Arvai has always been open about his sexuality in the workplace and says he has always received support from his mother, co-founders and employees. “Whilst I’ve certainly encountered some resistance and negative comments on the internet, I have found being out has helped me garner greater trust and respect amongst my colleagues and employees,” he says.

However, being open about sexuality isn’t an easy thing to do in Hungary. Homosexuality is legal in the country, however same-sex couples are not eligible to the the same legal rights that opposite-sex couples are. On top of this, a pro-LGBT Coca Cola campaign relating to Budapest’s Szieget music festival this year sparked calls of boycott from the nationalist Fidesz party. 

Arvai has ensured that Prezi has an open and inclusive workforce, particularly in Budapest where its employees have reported being abused for holding hands on the streets (Prezi)

As a result, Prezi has cultivated an open and inclusive work environment. It co-founded an NGO, WeAreOpen, along with companies espell and Google, to engage with companies in Hungary to stand up for tolerance and inclusion, and represents over 75,000 employees. During Pride this year, Arvai and his leadership team organised a storytelling meeting where employees could share their stories about issues they have faced regarded their sexuality, from difficulty growing up to violent threats for holding hands in central Budapest in 2019. 

If you want to create a more inclusive workplace, you need to be willing to be vulnerable yourself, he says. “To spark honest discussions about inclusivity and openness, your personal experience of inclusion is a key resource and you need to create a safe environment so people find the courage to have the uncomfortable conversations.”

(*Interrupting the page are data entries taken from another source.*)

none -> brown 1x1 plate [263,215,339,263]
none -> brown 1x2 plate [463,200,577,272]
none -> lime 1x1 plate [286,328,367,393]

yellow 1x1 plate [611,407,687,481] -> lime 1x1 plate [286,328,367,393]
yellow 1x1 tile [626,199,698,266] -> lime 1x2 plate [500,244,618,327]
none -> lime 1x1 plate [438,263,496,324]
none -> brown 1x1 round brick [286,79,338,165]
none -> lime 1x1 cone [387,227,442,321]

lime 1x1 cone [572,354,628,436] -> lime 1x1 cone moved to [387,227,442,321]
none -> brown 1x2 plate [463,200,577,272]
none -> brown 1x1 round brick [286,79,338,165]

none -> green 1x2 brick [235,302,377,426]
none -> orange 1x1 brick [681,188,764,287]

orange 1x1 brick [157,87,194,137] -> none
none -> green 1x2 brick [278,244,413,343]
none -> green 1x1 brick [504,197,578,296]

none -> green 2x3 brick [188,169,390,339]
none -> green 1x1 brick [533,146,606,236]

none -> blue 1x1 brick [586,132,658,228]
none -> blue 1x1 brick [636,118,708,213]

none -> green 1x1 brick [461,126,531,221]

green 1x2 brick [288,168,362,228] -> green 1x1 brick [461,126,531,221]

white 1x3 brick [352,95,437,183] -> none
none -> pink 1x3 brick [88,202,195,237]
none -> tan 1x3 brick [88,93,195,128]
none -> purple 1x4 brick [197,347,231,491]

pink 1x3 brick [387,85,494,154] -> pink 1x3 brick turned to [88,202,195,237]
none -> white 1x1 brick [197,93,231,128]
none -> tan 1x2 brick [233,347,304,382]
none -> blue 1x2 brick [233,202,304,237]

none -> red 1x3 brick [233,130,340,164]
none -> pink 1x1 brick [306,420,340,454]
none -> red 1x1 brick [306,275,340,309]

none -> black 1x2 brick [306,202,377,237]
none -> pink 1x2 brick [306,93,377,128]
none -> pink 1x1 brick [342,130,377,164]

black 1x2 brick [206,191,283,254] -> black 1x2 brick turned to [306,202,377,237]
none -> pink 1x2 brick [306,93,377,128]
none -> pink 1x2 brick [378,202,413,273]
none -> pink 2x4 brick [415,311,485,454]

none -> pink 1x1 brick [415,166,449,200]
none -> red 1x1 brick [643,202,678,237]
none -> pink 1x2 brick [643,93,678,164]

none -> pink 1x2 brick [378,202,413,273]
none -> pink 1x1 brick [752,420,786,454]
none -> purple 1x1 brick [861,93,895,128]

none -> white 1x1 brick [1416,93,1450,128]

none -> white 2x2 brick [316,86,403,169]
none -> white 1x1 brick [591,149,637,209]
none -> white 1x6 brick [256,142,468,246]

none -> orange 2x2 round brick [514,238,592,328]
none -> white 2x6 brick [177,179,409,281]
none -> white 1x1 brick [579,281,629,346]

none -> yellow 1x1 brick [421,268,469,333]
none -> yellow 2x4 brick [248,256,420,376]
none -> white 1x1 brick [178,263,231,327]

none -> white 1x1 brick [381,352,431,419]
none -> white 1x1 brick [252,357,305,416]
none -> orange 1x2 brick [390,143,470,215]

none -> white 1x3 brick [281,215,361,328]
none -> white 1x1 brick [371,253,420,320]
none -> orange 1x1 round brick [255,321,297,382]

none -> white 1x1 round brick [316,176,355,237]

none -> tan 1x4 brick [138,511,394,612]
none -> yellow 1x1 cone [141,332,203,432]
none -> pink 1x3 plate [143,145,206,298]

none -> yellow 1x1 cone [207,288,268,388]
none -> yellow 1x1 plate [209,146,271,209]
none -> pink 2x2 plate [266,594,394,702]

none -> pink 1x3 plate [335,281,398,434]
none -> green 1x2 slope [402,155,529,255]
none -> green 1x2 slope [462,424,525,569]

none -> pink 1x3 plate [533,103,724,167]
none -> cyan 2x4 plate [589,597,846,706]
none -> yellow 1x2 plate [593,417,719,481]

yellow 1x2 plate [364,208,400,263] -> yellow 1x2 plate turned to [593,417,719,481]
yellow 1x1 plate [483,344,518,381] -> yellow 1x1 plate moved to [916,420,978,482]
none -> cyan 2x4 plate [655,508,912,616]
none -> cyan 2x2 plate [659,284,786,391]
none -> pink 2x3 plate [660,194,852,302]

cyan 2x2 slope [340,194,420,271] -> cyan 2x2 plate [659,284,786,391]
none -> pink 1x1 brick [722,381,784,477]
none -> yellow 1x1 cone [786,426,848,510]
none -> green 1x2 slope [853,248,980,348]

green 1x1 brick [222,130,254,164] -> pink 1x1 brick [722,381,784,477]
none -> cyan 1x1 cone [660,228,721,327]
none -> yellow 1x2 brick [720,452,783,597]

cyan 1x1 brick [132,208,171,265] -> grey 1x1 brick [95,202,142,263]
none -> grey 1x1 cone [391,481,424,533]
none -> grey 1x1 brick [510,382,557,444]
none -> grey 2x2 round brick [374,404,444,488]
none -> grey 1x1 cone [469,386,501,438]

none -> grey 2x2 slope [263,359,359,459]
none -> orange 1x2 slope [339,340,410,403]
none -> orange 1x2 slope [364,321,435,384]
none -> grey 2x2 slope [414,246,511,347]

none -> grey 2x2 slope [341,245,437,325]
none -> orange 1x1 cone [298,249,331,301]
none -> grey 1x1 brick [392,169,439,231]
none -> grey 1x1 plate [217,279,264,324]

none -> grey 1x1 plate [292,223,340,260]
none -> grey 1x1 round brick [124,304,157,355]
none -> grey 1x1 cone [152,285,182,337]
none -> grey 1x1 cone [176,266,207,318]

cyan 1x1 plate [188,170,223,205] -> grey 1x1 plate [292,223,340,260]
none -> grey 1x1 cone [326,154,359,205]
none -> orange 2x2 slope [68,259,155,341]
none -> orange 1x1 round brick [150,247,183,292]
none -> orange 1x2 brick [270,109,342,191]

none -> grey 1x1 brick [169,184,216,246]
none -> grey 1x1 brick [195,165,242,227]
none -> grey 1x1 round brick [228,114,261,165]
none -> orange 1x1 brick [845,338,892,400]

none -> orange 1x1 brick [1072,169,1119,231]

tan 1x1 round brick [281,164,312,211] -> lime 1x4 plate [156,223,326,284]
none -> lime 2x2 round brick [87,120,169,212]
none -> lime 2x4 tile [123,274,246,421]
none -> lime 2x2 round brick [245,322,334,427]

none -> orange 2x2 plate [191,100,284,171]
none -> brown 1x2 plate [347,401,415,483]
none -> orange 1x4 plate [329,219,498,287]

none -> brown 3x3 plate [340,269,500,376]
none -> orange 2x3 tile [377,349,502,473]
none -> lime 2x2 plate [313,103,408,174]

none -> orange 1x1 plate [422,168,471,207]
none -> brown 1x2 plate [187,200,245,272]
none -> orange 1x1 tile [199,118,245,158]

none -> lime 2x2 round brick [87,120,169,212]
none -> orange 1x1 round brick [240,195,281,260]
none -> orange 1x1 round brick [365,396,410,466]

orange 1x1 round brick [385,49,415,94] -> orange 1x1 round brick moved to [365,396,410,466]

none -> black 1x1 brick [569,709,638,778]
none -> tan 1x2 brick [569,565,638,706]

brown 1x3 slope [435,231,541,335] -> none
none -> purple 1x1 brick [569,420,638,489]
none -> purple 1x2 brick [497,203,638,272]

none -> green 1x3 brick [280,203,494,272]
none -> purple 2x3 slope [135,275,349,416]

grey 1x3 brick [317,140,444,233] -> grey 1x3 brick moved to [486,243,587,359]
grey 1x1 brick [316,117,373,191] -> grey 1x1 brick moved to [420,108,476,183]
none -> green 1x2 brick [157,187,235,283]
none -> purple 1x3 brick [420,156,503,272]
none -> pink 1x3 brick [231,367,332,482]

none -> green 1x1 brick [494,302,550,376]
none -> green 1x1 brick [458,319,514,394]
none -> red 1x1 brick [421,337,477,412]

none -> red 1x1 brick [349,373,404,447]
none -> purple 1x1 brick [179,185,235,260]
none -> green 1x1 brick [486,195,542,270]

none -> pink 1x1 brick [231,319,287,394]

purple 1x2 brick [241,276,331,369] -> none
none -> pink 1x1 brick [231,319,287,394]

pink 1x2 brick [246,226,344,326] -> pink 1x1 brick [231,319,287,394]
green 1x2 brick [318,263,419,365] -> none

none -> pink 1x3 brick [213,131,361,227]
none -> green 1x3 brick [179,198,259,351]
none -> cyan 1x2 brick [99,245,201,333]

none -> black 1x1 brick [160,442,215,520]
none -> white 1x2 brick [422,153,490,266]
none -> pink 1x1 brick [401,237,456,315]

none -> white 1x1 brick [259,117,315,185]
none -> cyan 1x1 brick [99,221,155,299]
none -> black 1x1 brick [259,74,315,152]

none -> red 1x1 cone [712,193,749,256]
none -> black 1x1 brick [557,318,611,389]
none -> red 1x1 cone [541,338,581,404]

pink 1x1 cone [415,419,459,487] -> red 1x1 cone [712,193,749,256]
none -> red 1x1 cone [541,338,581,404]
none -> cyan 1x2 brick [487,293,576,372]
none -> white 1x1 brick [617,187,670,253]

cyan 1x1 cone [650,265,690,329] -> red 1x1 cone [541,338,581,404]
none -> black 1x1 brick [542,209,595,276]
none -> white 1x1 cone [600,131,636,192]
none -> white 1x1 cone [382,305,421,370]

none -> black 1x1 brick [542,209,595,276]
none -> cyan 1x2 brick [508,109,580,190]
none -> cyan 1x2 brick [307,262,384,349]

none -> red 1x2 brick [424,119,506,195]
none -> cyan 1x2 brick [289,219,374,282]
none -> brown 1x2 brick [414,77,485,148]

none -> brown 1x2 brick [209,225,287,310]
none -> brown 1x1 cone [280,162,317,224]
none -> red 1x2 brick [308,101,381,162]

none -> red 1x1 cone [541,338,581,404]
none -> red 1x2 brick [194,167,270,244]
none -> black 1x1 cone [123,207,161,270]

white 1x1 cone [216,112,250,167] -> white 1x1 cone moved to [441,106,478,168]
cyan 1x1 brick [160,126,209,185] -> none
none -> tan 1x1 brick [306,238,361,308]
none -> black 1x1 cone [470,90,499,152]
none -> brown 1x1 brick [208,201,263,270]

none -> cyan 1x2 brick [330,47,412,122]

One benefit of the OUTstanding list is to showcase diverse role models to the next generation – but Arvai thinks we should think of them as “possibility models”. Growing up in Sweden, there were only three publicly out gay people: a makeup artist, a TV host and a comedian. “I couldn’t identify with any of them. I knew I wanted to be an entrepreneur so it caused a tension deep inside as it wasn’t abundantly clear to me that I could be openly gay and have a successful career in business.” 

Luckily, thanks to his work as well as others on the list including Pedro Pina, VP of global client and agency solutions at Google, for Europe, Middle East and Africa, that is certainly changing. 

“I am really grateful that teenagers growing up today struggling with accepting themselves for being gay, can see diverse role models who they can relate to,” he adds.